然而,真的來到跟前以后才發現,這司馬直家中果然樸素不說,院中房舍內更是已經擠滿了幼童、少年,前者抱著《孝經》之類的啟蒙事物在那里大聲誦讀,后者則已經抱著《詩經》、《論語》之類在那里研習了。
委實沒有多少落腳之處。
此情此景,也就難怪之前司馬朗看到司馬直如見了親爹一般了。
當然,拋開玩笑話,公孫珣也好,呂范、韓當也罷,到底是肅然起敬的。
實際上,隨著加了姜片的熱湯端上,言語中,坐在上首一張舊榻上的公孫珣對此人多少敬重了三分:
“初來乍到,履任貴郡,叔異兄本是棟梁之才,又是鄉中深孚名望的長者,如今司馬建公遠在京兆,該如何行政,還請你一定要教我!”
司馬直,也就是司馬叔異了,聞言居然不做任何推辭,直接便放下湯碗,一口答應:“事關鄉梓,衛將軍有惑,我自然有問必答。”
公孫珣愈發覺得對方順眼了,便也立即詢問:“請問叔異兄,戰亂方平,此時接手河內,該以哪件事為先?”

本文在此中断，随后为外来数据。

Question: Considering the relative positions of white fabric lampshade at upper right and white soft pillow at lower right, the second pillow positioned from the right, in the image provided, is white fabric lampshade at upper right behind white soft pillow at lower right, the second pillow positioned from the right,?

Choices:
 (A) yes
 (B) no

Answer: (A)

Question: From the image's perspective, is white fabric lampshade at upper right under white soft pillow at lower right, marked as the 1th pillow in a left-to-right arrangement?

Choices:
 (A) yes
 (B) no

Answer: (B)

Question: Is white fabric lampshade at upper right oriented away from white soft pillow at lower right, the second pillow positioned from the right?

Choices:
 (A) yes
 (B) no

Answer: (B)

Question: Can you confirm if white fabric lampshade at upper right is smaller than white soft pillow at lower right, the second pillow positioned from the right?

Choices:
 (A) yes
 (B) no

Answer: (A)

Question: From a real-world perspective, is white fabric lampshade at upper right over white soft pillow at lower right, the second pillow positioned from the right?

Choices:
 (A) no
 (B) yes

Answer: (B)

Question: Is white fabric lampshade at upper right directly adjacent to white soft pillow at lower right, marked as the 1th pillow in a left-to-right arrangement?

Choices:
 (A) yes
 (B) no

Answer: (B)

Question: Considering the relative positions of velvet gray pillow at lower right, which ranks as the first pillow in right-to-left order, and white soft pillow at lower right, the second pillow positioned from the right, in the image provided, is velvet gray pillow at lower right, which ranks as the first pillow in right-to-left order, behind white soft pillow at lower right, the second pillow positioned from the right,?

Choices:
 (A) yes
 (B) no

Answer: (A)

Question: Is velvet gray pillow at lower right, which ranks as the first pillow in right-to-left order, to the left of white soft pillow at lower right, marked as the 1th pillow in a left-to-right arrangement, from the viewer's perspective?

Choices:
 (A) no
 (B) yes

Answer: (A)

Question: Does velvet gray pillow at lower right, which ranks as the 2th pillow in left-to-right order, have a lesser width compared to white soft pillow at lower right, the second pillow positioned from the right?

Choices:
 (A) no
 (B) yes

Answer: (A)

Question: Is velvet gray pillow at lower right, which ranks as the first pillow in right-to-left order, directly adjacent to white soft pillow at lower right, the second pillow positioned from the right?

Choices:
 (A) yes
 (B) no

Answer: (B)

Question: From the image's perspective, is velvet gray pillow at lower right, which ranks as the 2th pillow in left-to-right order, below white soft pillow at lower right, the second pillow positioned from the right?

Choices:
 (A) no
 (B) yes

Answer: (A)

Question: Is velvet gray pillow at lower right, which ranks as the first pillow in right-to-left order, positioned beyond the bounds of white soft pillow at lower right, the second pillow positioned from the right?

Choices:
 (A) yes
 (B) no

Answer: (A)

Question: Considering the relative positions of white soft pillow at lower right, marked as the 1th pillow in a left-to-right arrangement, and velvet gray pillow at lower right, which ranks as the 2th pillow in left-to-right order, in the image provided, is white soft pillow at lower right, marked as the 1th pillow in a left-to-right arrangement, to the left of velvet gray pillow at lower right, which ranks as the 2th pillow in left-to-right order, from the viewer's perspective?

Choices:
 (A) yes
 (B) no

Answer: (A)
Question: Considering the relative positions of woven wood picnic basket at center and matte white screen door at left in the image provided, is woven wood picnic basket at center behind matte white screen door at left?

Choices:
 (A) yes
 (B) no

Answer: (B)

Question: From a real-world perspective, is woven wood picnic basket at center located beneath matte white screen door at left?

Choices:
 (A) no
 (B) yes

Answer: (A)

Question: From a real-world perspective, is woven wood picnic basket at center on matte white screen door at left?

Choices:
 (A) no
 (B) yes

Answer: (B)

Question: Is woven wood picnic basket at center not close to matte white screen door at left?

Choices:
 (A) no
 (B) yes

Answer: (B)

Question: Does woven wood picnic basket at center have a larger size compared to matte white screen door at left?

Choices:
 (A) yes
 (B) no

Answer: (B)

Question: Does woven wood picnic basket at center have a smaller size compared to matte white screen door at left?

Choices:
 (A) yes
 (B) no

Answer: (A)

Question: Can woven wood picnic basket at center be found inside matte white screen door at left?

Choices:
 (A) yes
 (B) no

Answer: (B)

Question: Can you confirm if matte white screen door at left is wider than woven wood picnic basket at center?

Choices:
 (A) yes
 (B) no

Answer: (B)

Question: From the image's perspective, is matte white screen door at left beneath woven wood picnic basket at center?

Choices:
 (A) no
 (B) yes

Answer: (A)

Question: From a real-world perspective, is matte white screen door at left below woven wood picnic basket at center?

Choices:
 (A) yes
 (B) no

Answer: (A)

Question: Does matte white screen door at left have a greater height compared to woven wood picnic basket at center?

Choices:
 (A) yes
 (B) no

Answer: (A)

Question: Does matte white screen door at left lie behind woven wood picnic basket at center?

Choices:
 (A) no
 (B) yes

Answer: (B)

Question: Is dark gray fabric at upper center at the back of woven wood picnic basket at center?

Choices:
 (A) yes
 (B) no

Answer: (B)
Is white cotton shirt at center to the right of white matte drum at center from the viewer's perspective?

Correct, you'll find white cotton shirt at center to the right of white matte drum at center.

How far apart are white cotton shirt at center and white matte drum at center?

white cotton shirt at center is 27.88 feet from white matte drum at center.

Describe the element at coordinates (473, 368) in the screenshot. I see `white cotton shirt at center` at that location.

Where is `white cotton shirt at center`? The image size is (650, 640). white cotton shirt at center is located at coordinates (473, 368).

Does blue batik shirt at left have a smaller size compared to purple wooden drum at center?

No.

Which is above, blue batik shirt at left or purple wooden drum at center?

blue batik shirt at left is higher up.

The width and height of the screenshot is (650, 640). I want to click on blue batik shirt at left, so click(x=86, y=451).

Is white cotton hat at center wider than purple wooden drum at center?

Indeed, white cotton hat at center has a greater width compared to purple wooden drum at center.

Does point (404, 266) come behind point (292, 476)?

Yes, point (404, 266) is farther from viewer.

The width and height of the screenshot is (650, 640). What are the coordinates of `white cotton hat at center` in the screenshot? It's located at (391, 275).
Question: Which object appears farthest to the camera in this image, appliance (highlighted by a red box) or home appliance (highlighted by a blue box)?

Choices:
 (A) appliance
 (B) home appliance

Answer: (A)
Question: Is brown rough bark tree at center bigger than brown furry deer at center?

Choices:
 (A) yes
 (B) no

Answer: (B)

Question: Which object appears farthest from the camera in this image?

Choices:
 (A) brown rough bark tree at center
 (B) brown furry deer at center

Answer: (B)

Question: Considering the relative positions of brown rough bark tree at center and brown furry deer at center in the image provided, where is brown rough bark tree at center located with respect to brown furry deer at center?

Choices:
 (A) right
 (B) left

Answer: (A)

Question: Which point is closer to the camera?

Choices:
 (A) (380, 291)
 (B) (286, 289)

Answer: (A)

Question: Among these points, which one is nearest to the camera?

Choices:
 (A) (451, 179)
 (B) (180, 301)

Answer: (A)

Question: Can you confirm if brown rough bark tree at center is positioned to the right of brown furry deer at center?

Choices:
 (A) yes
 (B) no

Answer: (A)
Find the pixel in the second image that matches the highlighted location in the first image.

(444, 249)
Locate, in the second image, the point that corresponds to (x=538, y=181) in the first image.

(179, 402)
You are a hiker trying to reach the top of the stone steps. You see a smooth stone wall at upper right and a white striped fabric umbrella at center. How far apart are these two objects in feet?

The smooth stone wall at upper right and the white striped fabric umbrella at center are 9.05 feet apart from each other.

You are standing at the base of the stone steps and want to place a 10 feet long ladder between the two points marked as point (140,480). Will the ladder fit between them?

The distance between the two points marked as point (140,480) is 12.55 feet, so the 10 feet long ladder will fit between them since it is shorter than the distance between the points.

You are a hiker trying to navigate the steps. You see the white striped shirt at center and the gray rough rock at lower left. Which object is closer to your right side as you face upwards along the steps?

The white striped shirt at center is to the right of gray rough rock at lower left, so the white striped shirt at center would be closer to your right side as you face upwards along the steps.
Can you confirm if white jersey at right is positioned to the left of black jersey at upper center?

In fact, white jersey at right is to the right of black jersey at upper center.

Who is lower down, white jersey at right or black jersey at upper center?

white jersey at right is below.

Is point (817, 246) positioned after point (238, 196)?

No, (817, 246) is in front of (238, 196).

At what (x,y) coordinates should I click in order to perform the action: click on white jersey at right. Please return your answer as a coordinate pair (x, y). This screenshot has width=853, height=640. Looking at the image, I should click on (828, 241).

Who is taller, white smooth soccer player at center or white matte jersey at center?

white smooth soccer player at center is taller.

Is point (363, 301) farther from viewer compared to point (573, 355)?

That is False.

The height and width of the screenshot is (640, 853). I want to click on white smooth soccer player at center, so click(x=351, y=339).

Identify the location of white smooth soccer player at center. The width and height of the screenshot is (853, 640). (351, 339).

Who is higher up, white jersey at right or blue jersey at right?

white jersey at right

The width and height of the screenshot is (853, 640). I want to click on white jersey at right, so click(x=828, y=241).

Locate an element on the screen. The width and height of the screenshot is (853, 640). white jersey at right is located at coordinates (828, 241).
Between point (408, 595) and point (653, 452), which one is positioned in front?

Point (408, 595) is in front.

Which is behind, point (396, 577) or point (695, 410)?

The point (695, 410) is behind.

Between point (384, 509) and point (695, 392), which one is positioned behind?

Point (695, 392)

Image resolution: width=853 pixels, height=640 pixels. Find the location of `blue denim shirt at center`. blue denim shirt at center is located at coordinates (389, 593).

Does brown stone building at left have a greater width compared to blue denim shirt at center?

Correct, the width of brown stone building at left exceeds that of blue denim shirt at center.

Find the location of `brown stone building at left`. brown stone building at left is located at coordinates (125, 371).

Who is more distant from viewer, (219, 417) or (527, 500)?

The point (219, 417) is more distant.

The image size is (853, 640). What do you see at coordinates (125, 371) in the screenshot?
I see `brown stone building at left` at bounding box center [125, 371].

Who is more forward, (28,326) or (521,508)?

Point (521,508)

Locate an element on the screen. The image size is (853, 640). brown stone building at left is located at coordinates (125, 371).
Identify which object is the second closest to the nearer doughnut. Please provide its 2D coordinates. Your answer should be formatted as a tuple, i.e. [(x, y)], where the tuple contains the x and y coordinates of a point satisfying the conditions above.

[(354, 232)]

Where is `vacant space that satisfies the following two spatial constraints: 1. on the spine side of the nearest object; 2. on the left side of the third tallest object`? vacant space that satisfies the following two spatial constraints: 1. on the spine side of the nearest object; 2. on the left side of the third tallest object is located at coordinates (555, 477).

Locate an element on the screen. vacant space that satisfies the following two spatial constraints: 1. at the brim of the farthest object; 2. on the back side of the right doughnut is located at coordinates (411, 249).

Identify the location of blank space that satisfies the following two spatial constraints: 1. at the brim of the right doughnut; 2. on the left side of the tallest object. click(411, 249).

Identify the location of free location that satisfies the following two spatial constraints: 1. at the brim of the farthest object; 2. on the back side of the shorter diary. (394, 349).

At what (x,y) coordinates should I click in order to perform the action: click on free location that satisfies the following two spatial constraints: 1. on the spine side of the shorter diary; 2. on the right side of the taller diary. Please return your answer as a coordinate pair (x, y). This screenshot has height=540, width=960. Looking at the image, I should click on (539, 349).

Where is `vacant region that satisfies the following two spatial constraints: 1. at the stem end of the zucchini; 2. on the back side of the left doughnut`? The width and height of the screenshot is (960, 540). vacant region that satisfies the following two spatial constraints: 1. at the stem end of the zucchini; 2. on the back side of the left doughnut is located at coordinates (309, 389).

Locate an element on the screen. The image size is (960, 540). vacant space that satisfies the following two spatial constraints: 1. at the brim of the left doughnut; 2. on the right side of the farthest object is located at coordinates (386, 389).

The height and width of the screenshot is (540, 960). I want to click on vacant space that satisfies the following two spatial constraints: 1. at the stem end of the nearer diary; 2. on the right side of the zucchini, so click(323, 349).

“若是別人問。”對面的司馬直捻須笑道。“我一定說是剿匪,然而此事于衛將軍而言,想來卻不需要我來置喙。”
公孫珣和身后的呂范、韓當俱皆失笑,倒是沒有什么自謙的言語。
“叔異先生此言甚是。”笑完以后,呂范便昂然順勢替自己主公言道。“且不說剛剛歸鄉解散的河內騎士久在我家君候帳下聽令,一旦需要便可隨時啟用調度以清廓鄉里,便是這五百義從亦足可以維持河內治安……而且,來時我家君候還另有安排,如今新履任的朝歌令關羽關云長,乃是我家君候帳下最得用的奮勇之將;還有一個牽招牽子經,其為人清淡而行事忠烈,如今被我家君候表為波縣長……二者一東一西,河內腹心之地斷然無憂。”
司馬直聞言更加感慨,也是連連稱贊。
一番客套以后,公孫珣放下姜湯,干脆問了下去:“那匪亂之外呢,叔異兄覺得又該以何事為先?”